Transparent Decompression

If you have used Firefox on Android, you will be quite impressed to know it loads compressed code on demand into memory. In order to do this however a custom linker was required, which would handle a SIGSEGV and then retrieve compressed data from disk and then decompress it in the area reserved for it.

For the past few days, I have been working on getting the filesystem to do that for me transparently. What this means is that now we just SIGSEGV, and load uncompressed data directly. No messing around in userspace and complex error handling. I am almost ready to post v1 of the patchset.

The first step was to pick a compression scheme, which would lend itself easily to seeking and the other good properties we all like. Since one of our primary targets is firefox, we decided to use the same compression scheme as that. However, the implementation needs to not be tied to a compression type.

The seekable zip format is just zlib chunked into 16k chunks, each compressed individually (using zlib), and finally a custom header which has all of this information stored. There is a tool available to generate these here. Just build and use the szip tool to make compressed files.

The big challenge was how to modify the filesystem to handle these cases. For v1, complexity is evil. I have just modified the read path, where we do nothing different with an uncompressed file (except add another level of indirection). The fun starts once we know a file is compressed. First we check if we already have the header information. If not, retrieve it from disk and initialize it. Once it is setup, we then correct the offsets to point to the right chunk, retrieve the data from disk, uncompress and then copy into the userspace buffers. Userspace is not aware anything happened underneath.
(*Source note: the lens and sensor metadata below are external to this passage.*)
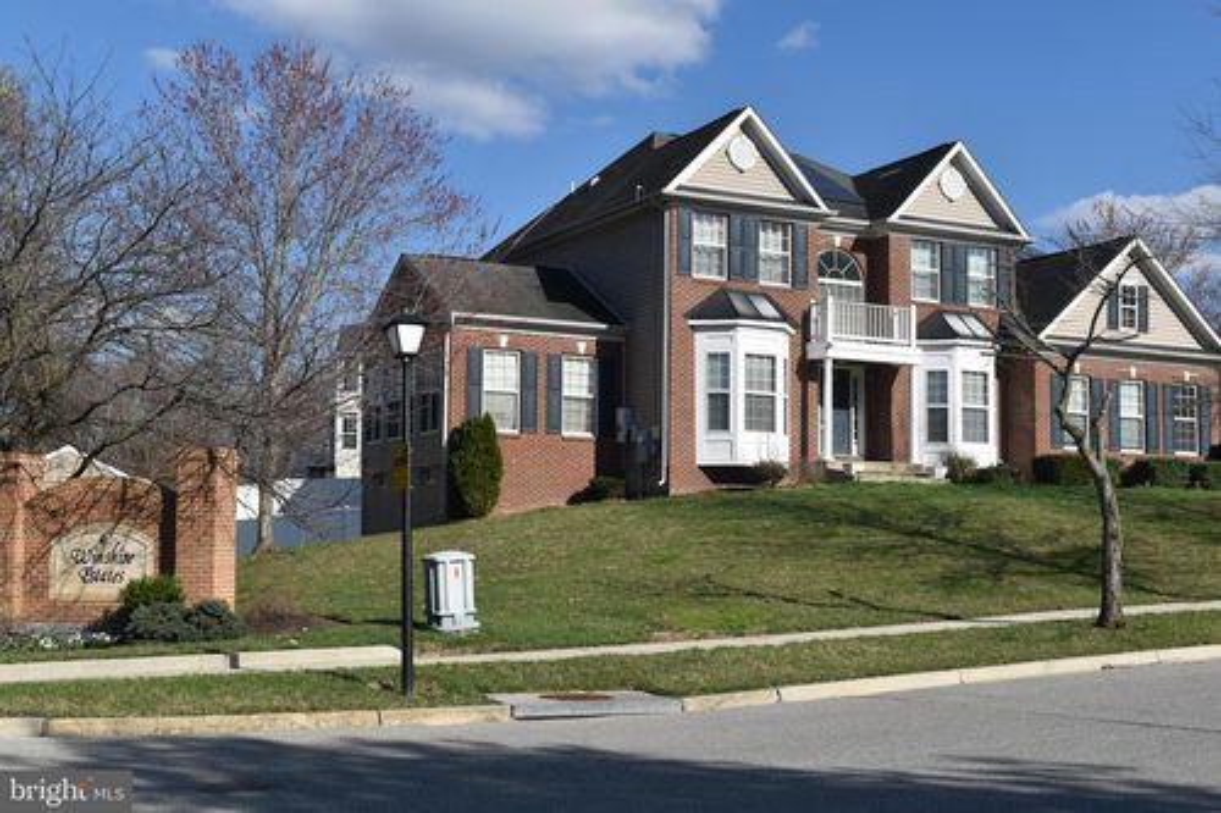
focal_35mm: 46
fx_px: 1577
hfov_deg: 42.3
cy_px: 406
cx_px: 610
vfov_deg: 28.9
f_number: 9
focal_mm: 31
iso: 100
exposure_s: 1/320
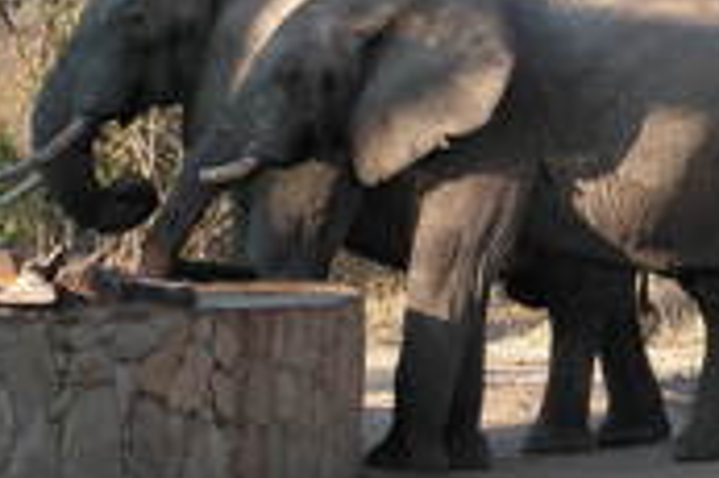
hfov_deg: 7.6
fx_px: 5427
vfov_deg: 5.0
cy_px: 216
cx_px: 515
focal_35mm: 272
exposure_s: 1/125
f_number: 3.4
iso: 50
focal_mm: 18.9
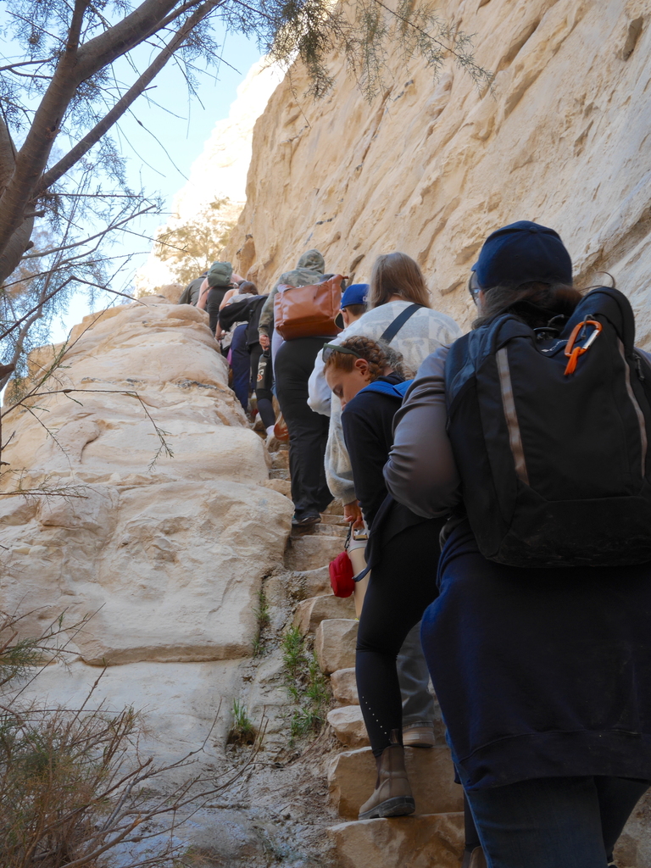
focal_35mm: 40
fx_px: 1003
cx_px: 326
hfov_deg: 36.0
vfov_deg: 46.8
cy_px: 434
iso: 200
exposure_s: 1/50
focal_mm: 20
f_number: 8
The implementation is still tied to the szip format in this version, but it is just a question of code refactoring and designing interfaces which would make it compression scheme agnostic.

The bigger issue imo is that we are too high in the stack. Ideally one would want to be decompressing soon after getting data off the disk. One possible way is to map compressed and uncompressed data to different pages and expose only the uncompressed data. I will tackle these issues in the next version.